The the purpose of this vast computer force is still not clear following August email malware surge
An enormous army of infected computers is being assembled, but it is unclear yet what purpose they will be put to.
Wave after wave of malicious email attachments has been sent out since August, and with average success rates for such mailings, millions of machines could be compromised, says internet security firm Commtouch.
Once infected, the computers can be loaded with additional malware that can perform a range of activities, including spamming, participating in DDoS attacks, stealing bank credentials and compromising email and social-network accounts.
But what this botnet will do remains a mystery. The purpose of this vast computing force is still not clear.
Since a record peak of 25 billion malicious attachments to emails being sent on a single day in mid-August, email-attached malware has peaked five times since, each spike smaller than the one before.
Each peak represents a surge in a particular scam used to dupe victims into opening the attack attachments. The first wave consisted mainly of phony notices from UPS or FedEx that a package has been misrouted. The second, called the Map of Love, is a PDF that purports to be a map of interesting destinations worldwide. The third is a false notice of an altered charge for a hotel room, the blog post says.
User forums indicate that the malware campaigns worked, with many users opening the attachments.
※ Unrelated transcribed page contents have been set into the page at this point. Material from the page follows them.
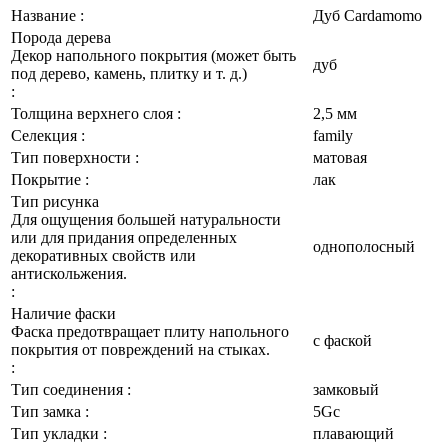
Название :
Дуб Cardamomo
Порода дерева
Декор напольного покрытия (может быть
дуб
под дерево, камень, плитку и т. д.)
:
Толщина верхнего слоя :
2,5 мм
Селекция :
family
Тип поверхности :
матовая
Покрытие :
лак
Тип рисунка
Для ощущения большей натуральности
или для придания определенных
однополосный
декоративных свойств или
антискольжения.
:
Наличие фаски
Фаска предотвращает плиту напольного
с фаской
покрытия от повреждений на стыках.
:
Тип соединения :
замковый
Тип замка :
5Gc
Тип укладки :
плавающий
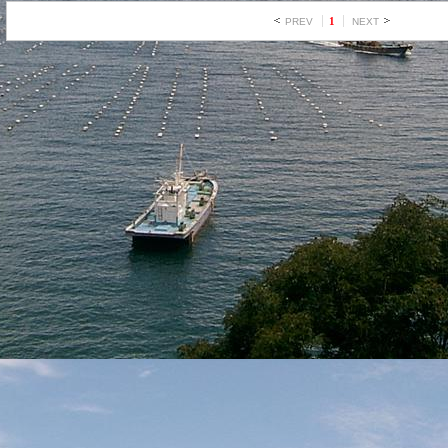
1
PREV
NEXT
While it doesn't have estimates of the number of machines compromised, Commtouch says that such campaigns have linear success, so the more attachments sent, the more opened.
If the purpose of the assembled botnet is to send spam, it hasn't had an impact on overall spam traffic, which has actually been trending a bit downward. However, if the purpose is for something much worse than to simply send spam, we’ll have to just wait and see.
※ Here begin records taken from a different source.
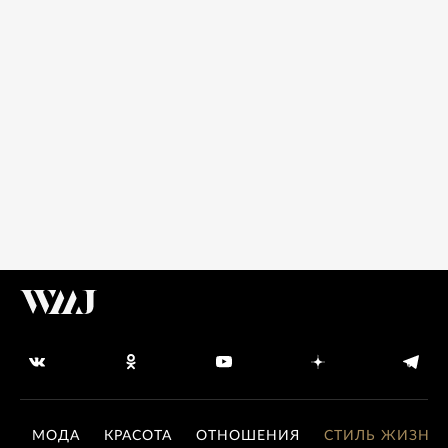
МОДА
КРАСОТА
ОТНОШЕНИЯ
СТИЛЬ ЖИЗНИ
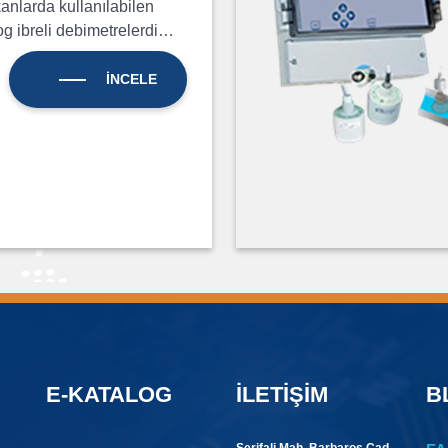
anlarda kullanılabilen
og ibreli debimetrelerdi…
İNCELE
E-KATALOG
İLETIŞIM
B
Şerifali Mah. Barbaros Cad.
More than 2 million PCs in the U.S., or just over 5 out of every 1,000, were recruited into botnets during the second quarter of 2010, according to a Microsoft report released last week. Botnets are networks of unsuspecting computers, dubbed zombies, that have been infected by malicious software, or bots. Cyber-criminals control and use those computers through the bots to launch spam, viruses, and phishing attacks against other PCs over the Internet.
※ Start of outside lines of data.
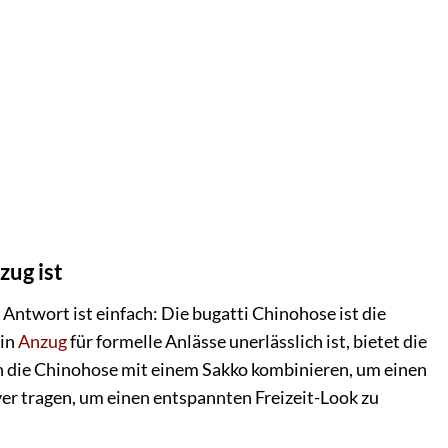
zug ist
 Antwort ist einfach: Die bugatti Chinohose ist die
ein
Anzug
für formelle Anlässe unerlässlich ist, bietet die
nen die Chinohose mit einem Sakko kombinieren, um einen
er tragen, um einen entspannten Freizeit-Look zu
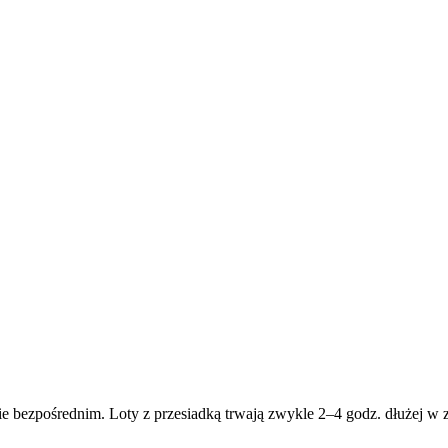
ie bezpośrednim. Loty z przesiadką trwają zwykle 2–4 godz. dłużej w z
Microsoft issued its latest Security Intelligence Report, indicating that botnets pose the biggest problem for security teams attempting to defend websites, networks and end user devices from malware infections.
Volume 9 of the Microsoft Security Intelligence Report lays out evidence that while there has been some success in breaking up major botnets, more action is needed if security teams ever expect to see a major decline in botnet malware infections. Microsoft said it cleaned more than 6.5 million computers of botnet infections in the first half of 2010, double the amount for the same period a year before.
The U.S. had the most botnet infections, with 2.2 million in the first half of 2010, ahead of second place Brazil with 550,000 botnet infections, according to the report. Meanwhile, Spain held the top spot in Europe with 382,000 botnet infections, followed by France, the U.K. and Germany.
Nearly every piece of malware Microsoft identified in the first half of 2010 could be traced back to a major botnet. Worms increased in prevalence the most over the past four quarters, tying Trojans in prevalence in the second quarter of 2010. In addition, some malware contains hundreds and sometimes thousands of different variants, designed to slip past traditional security technologies and remain virtually undetectable on systems.
To better protect PCs from malware, Microsoft and River Run advises individuals and businesses to make sure to update their PCs with the latest patches, download the latest antivirus definitions, and use strong and secure passwords. Just last week, Microsoft launched a record number of patches to fix 49 different security holes, including one used by the Stuxnet worm.